As I pulled the plate of sweets towards me I was astounded to see that the number of sandesh had dwindled. Someone had removed it from the plate. Two things happened to me at once. I was outraged about the fact that someone had the audacity to remove the sweets from the plate before the puja was over and an overbearing rage on Dhananjoy, my prime and only suspect who could have done this. I kept my cool with an effort and distributed the prasad, dividing the sandesh into two, so that everyone got a piece.
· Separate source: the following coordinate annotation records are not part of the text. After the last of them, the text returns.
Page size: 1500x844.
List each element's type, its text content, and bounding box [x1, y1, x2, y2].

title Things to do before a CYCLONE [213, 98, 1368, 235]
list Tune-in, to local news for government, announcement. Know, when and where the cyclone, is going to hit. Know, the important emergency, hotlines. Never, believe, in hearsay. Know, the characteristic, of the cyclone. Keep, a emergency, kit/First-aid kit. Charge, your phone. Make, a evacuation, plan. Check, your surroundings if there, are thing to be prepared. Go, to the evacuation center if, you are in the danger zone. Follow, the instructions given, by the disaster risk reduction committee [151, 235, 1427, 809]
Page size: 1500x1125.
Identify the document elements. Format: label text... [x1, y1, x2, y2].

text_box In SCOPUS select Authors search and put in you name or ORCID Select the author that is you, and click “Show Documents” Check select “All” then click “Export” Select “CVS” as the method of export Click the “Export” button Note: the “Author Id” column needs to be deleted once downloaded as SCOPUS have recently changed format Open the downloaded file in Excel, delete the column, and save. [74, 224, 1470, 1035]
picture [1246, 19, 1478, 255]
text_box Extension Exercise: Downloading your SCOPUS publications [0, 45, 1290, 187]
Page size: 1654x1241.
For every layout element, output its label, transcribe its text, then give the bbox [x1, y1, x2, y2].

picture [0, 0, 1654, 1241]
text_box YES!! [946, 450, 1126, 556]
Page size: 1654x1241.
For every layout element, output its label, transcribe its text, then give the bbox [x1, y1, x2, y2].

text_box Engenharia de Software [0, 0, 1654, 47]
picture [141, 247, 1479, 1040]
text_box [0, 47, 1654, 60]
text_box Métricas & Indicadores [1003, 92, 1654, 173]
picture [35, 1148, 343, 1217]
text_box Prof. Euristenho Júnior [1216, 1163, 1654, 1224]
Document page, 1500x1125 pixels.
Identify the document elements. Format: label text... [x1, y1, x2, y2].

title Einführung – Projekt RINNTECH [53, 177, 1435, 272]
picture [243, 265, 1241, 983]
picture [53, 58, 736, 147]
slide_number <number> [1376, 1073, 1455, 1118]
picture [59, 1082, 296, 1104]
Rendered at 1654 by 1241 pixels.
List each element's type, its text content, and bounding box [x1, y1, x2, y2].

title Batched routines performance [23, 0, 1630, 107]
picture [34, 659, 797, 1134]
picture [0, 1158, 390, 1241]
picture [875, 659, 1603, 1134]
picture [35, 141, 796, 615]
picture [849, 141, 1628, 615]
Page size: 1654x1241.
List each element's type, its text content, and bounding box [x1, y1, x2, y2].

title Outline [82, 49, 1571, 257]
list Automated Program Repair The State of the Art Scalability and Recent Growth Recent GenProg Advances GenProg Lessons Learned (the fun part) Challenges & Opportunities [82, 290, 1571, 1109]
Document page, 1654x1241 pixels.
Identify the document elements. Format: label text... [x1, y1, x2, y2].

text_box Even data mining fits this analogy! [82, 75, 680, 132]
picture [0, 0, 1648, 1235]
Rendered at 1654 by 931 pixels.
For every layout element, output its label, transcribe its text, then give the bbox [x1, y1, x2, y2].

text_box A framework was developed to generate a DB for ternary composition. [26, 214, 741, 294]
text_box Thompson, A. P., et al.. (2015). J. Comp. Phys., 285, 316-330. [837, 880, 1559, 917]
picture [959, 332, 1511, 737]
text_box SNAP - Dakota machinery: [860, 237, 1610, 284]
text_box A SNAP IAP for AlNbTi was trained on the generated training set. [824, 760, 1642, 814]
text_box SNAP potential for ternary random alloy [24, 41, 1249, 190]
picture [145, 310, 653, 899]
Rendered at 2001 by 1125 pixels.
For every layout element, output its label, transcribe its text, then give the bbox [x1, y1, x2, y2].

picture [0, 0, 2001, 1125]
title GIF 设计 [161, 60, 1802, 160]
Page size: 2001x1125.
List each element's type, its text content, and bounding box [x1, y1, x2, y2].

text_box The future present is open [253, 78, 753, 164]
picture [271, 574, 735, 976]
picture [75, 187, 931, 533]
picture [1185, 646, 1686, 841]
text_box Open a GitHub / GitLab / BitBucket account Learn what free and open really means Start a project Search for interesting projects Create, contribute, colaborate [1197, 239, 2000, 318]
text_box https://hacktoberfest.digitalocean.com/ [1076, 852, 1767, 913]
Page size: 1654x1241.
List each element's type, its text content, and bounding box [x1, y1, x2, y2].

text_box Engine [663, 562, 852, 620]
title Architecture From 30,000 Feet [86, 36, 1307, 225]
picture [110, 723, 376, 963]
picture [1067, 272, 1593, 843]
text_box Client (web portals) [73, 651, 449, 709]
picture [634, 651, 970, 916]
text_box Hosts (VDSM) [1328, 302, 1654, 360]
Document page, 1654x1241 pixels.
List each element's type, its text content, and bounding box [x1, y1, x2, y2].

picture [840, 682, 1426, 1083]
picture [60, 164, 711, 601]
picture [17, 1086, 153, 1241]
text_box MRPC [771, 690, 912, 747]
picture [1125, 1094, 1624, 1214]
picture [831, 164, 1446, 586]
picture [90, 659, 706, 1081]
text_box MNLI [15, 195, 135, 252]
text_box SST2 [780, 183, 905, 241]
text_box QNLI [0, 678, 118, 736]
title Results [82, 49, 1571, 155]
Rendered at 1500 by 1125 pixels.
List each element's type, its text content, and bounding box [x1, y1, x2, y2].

Once over with it, I went to look for Dhananjoy who was nowhere to be seen. I found him at the back of the house sitting quietly. The moment I set my eyes upon him I was overwhelmed with anger and punched him in his face. He looked stunned but did not try to resist. He started to say something and I threw a few punches on his chest and stomach with all my might. I screamed at him asking him why he had stolen the sandesh before the puja. He did not react nor did he say anything. I asked him to leave immediately, though I was no one to tell him so but I was not in my senses. I felt outraged and cheated. Dhananjoy stood his ground, hanging his head not trying to defend himself at all. After shouting at him for a while I felt drained. I walked away to another part of the house and sat down and wept. I was careful so that no one saw me cry. Slowly I went and sat by my sister. My mother sensed that there was something wrong and asked me what the matter was. I avoided her question and eyes. The ayah came into the room and as a matter-of-factly began talking to my mother “Didi you know, Dhananjoy has become so dedicated about his studies that he has been fasting since yesterday. Poor chap he can never bear hunger and today morning I was felt that he was having great difficulty in keeping his fast. When khoka (meaning me) was not there I went up to the roof and found him holding the sandesh plate and looking longingly at it. I felt extreme pity for him so I picked up two sandesh and asked him to eat it. He did not want it and asked me to keep it and go away. Just then we heard people coming upstairs and the sandesh fell on the ground. Dhananjoy looked aghast and quickly placed the plate and carried away the two sweets as he could not place them back after picking them up from the ground. He warned me that what I had done was not good”. The ayah looked pleadingly at my mom and said “Tell me didi did I do something wrong? All I wanted to do was feed a hungry boy.” I was stunned and felt dizzy. I ran as fast as I could to find Dhanajoy. He was nowhere to be seen. I rushed to my grandmother and asked her where I could find him. My grandmother looked at me enquiringly and said “Did he not tell you before leaving? He told me that he was leaving for his village for a few days as someone from his family had suddenly fallen ill.” I kept quiet and stood motionless for a while. I knew he would never come back.